• Your task:
Would you repeat each line below exactly, without the pictures?

• Given data:
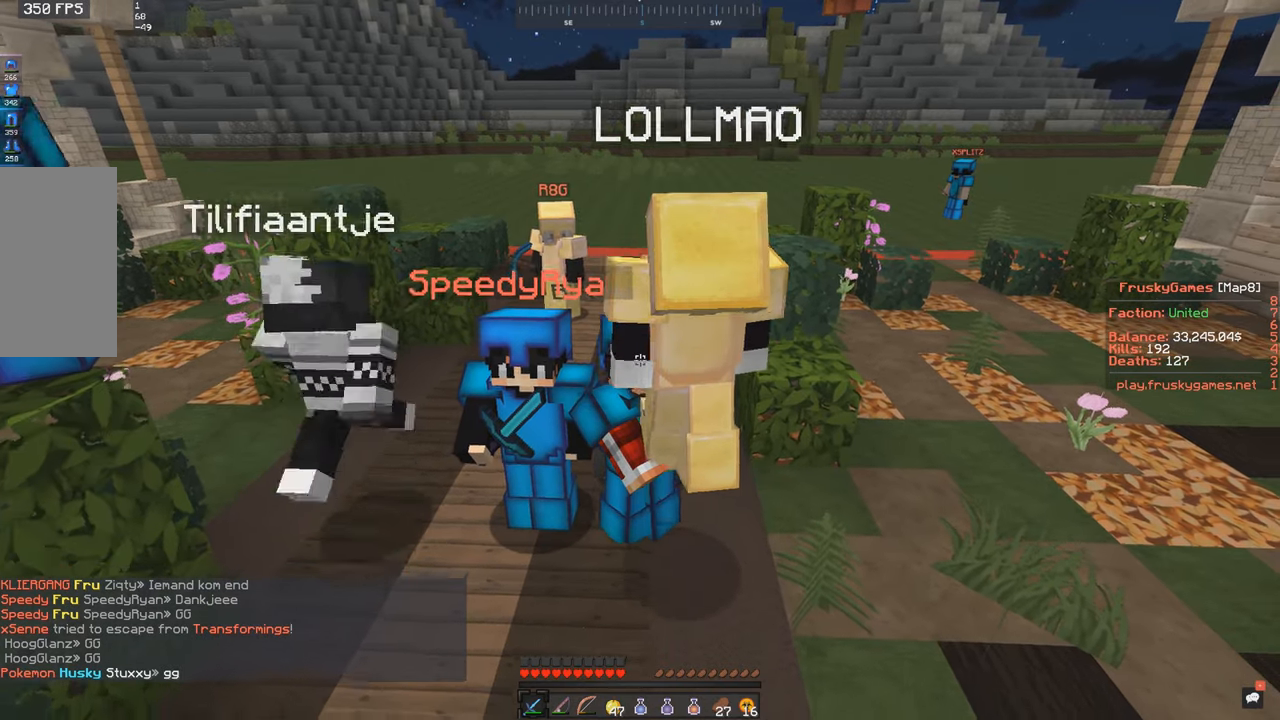
{"keys": [], "mouse": [], "events": [[200, "w", "up"], [500, "d", "up"]]}
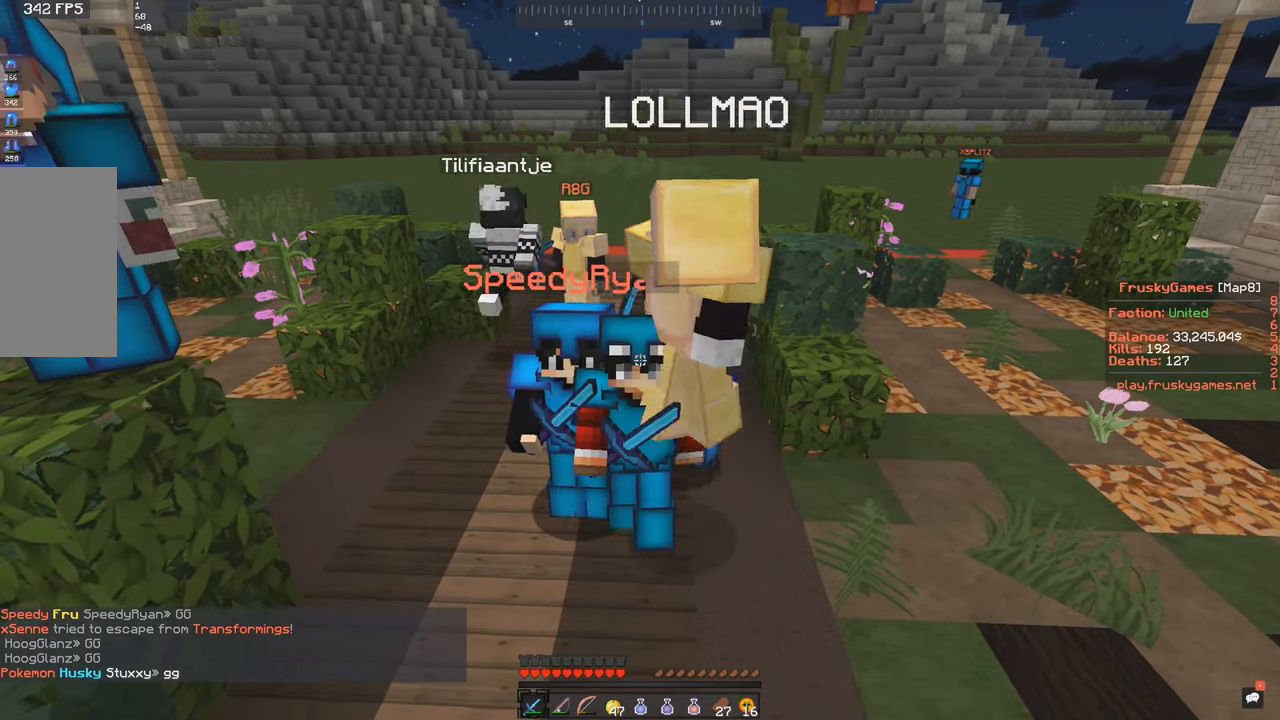
{"keys": ["a"], "mouse": [], "events": [[250, "a", "down"]]}
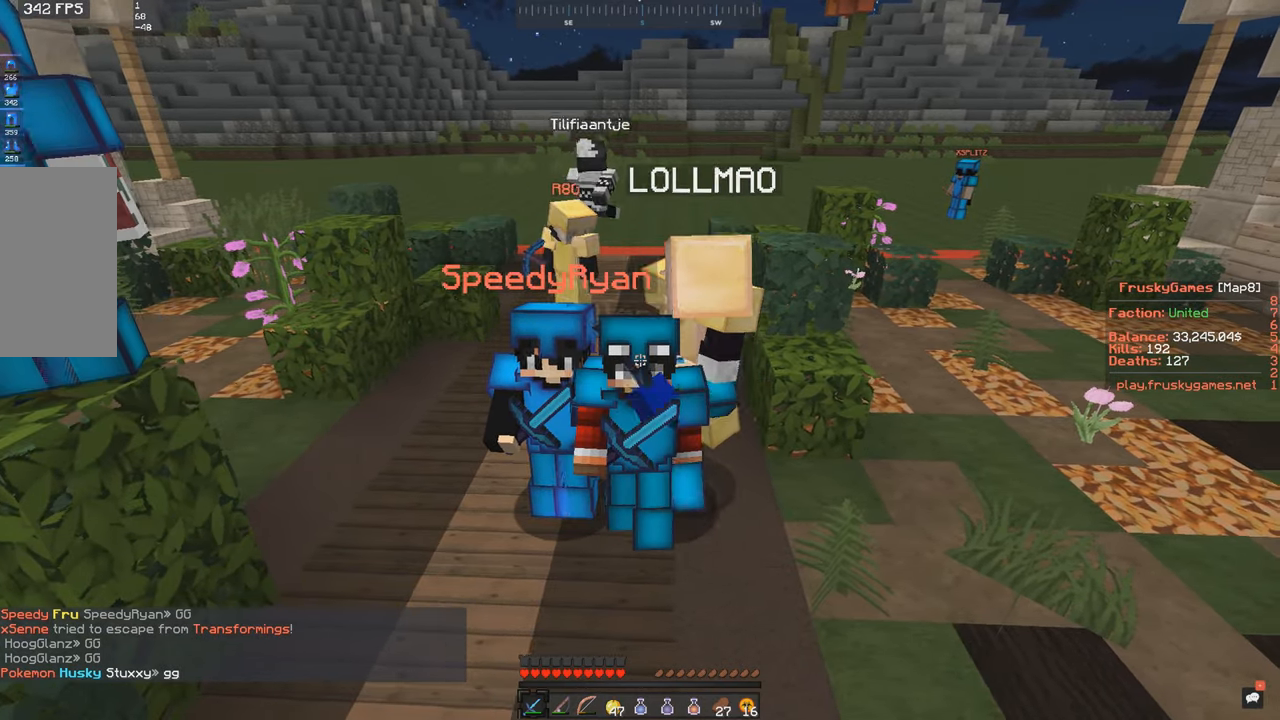
{"keys": [], "mouse": [], "events": [[267, "a", "up"]]}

• Completed exercise:
{"keys": [], "mouse": [], "events": [[200, "w", "up"], [500, "d", "up"]]}
{"keys": ["a"], "mouse": [], "events": [[250, "a", "down"]]}
{"keys": [], "mouse": [], "events": [[267, "a", "up"]]}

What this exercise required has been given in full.